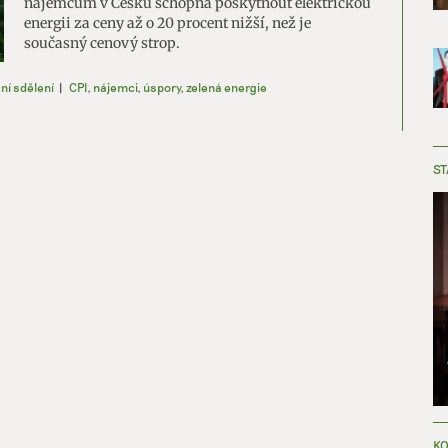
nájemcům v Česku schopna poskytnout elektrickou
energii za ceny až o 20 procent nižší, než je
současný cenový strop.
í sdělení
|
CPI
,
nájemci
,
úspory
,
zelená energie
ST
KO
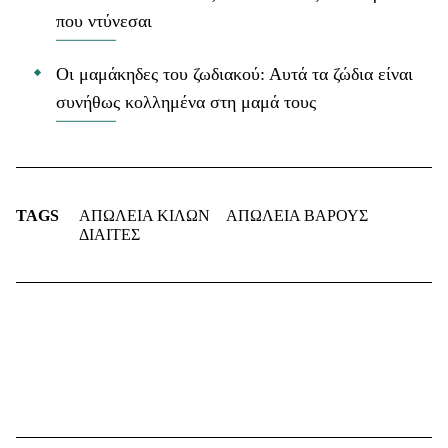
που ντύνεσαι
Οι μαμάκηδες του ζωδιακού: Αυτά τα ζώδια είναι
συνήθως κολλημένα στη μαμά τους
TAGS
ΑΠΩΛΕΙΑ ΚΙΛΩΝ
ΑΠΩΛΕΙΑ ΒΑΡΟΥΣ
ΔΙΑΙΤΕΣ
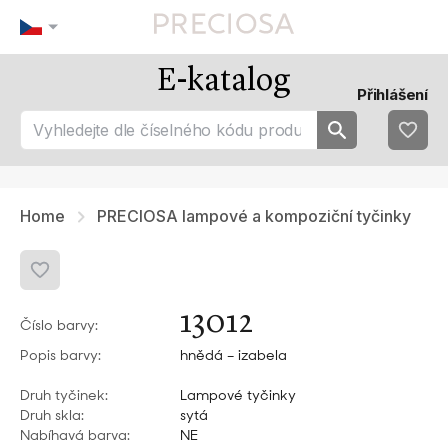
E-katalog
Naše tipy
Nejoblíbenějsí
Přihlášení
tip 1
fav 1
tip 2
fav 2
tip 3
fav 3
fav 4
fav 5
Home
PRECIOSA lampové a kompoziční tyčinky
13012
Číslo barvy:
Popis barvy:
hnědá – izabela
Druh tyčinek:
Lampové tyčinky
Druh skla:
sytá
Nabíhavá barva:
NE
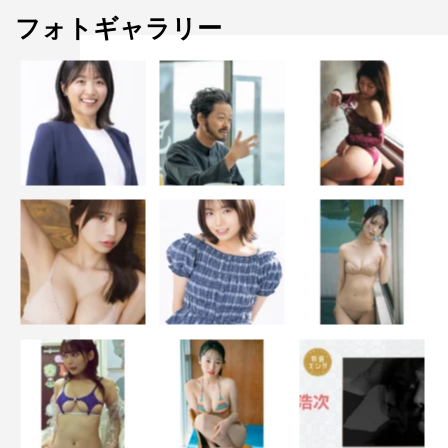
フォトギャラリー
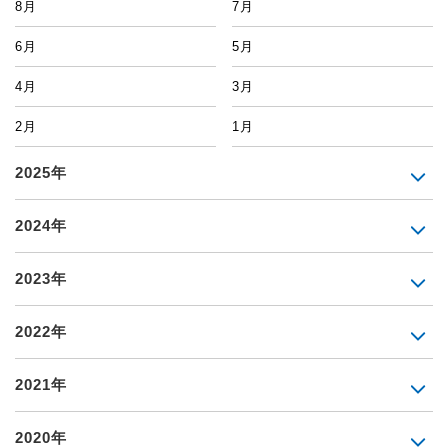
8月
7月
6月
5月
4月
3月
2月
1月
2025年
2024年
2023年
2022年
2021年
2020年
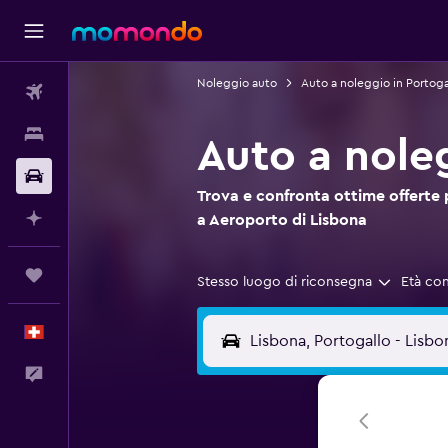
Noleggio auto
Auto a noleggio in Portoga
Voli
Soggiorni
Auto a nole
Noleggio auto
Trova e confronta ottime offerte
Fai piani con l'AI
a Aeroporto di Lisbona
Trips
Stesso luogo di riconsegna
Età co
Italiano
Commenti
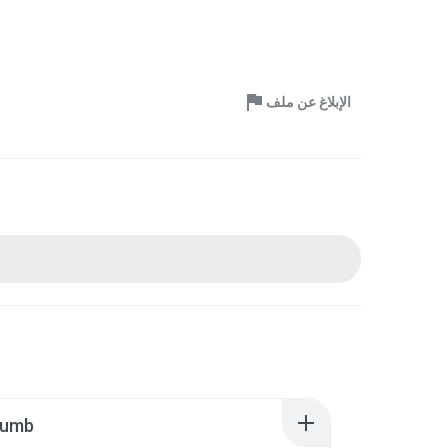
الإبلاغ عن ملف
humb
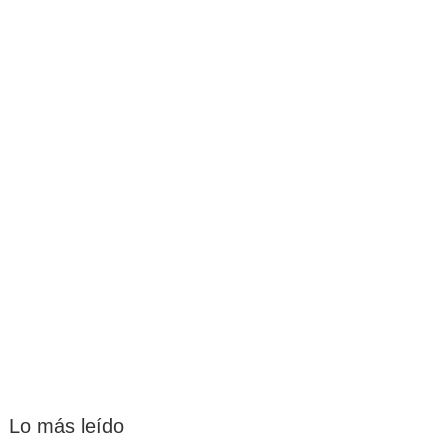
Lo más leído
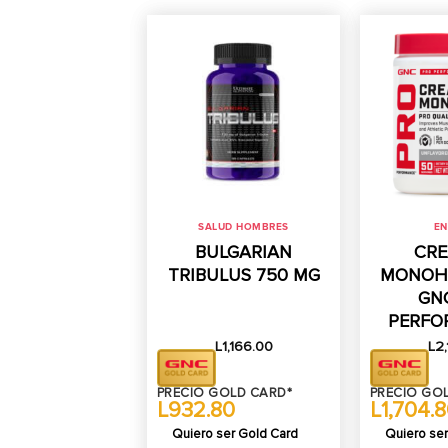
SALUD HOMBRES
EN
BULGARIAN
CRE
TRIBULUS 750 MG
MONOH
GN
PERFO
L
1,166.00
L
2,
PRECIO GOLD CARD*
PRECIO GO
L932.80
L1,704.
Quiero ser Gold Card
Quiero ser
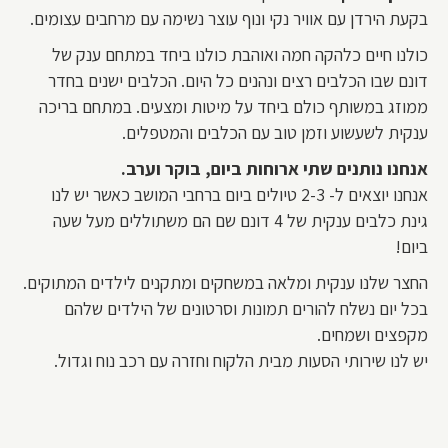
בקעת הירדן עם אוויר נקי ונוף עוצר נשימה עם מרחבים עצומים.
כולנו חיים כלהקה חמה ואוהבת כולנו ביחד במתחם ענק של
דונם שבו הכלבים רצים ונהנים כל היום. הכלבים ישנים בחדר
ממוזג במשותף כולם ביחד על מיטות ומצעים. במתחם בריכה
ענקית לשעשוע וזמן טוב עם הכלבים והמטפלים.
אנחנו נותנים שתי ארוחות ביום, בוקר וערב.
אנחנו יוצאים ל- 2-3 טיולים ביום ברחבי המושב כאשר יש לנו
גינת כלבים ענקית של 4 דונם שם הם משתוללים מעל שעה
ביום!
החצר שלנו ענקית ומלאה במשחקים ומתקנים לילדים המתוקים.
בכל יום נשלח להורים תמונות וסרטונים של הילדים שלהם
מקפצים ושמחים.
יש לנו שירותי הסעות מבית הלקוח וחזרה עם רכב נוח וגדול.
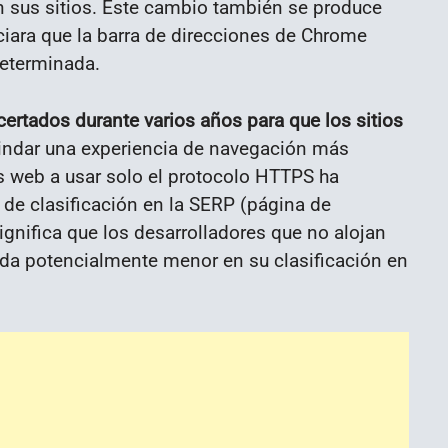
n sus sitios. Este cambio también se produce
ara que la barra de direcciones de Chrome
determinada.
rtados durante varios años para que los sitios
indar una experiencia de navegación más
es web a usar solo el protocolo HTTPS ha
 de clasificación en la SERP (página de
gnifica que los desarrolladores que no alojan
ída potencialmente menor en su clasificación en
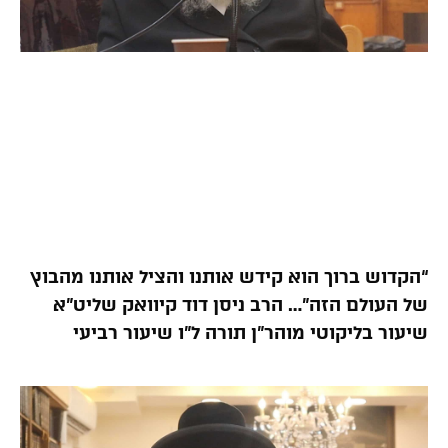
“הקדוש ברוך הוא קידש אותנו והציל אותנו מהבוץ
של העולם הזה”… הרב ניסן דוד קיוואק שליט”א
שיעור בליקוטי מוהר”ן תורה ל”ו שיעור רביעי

§ **REQUIREMENT**: A verbatim copy of the records is needed, with all images omitted.

§ **REPLY**:
nájemcům v Česku schopna poskytnout elektrickou
energii za ceny až o 20 procent nižší, než je
současný cenový strop.
í sdělení
|
CPI
,
nájemci
,
úspory
,
zelená energie
ST
KO
που ντύνεσαι
Οι μαμάκηδες του ζωδιακού: Αυτά τα ζώδια είναι
συνήθως κολλημένα στη μαμά τους
TAGS
ΑΠΩΛΕΙΑ ΚΙΛΩΝ
ΑΠΩΛΕΙΑ ΒΑΡΟΥΣ
ΔΙΑΙΤΕΣ
E-katalog
Naše tipy
Nejoblíbenějsí
Přihlášení
tip 1
fav 1
tip 2
fav 2
tip 3
fav 3
fav 4
fav 5
Home
PRECIOSA lampové a kompoziční tyčinky
13012
Číslo barvy:
Popis barvy:
hnědá – izabela
Druh tyčinek:
Lampové tyčinky
Druh skla:
sytá
Nabíhavá barva:
NE
フォトギャラリー
8月
7月
6月
5月
4月
3月
2月
1月
2025年
2024年
2023年
2022年
2021年
2020年
Noleggio auto
Auto a noleggio in Portoga
Voli
Soggiorni
Auto a nole
Noleggio auto
Trova e confronta ottime offerte
Fai piani con l'AI
a Aeroporto di Lisbona
Trips
Stesso luogo di riconsegna
Età co
Italiano
Commenti
الإبلاغ عن ملف
humb
Lo más leído
SALUD HOMBRES
EN
BULGARIAN
CRE
TRIBULUS 750 MG
MONOH
GN
PERFO
L
1,166.00
L
2,
PRECIO GOLD CARD*
PRECIO GO
L932.80
L1,704.
Quiero ser Gold Card
Quiero ser
בקעת הירדן עם אוויר נקי ונוף עוצר נשימה עם מרחבים עצומים.
כולנו חיים כלהקה חמה ואוהבת כולנו ביחד במתחם ענק של
דונם שבו הכלבים רצים ונהנים כל היום. הכלבים ישנים בחדר
ממוזג במשותף כולם ביחד על מיטות ומצעים. במתחם בריכה
ענקית לשעשוע וזמן טוב עם הכלבים והמטפלים.
אנחנו נותנים שתי ארוחות ביום, בוקר וערב.
אנחנו יוצאים ל- 2-3 טיולים ביום ברחבי המושב כאשר יש לנו
גינת כלבים ענקית של 4 דונם שם הם משתוללים מעל שעה
ביום!
החצר שלנו ענקית ומלאה במשחקים ומתקנים לילדים המתוקים.
בכל יום נשלח להורים תמונות וסרטונים של הילדים שלהם
מקפצים ושמחים.
יש לנו שירותי הסעות מבית הלקוח וחזרה עם רכב נוח וגדול.
n sus sitios. Este cambio también se produce
ara que la barra de direcciones de Chrome
determinada.
rtados durante varios años para que los sitios
indar una experiencia de navegación más
es web a usar solo el protocolo HTTPS ha
 de clasificación en la SERP (página de
gnifica que los desarrolladores que no alojan
ída potencialmente menor en su clasificación en
“הקדוש ברוך הוא קידש אותנו והציל אותנו מהבוץ
של העולם הזה”… הרב ניסן דוד קיוואק שליט”א
שיעור בליקוטי מוהר”ן תורה ל”ו שיעור רביעי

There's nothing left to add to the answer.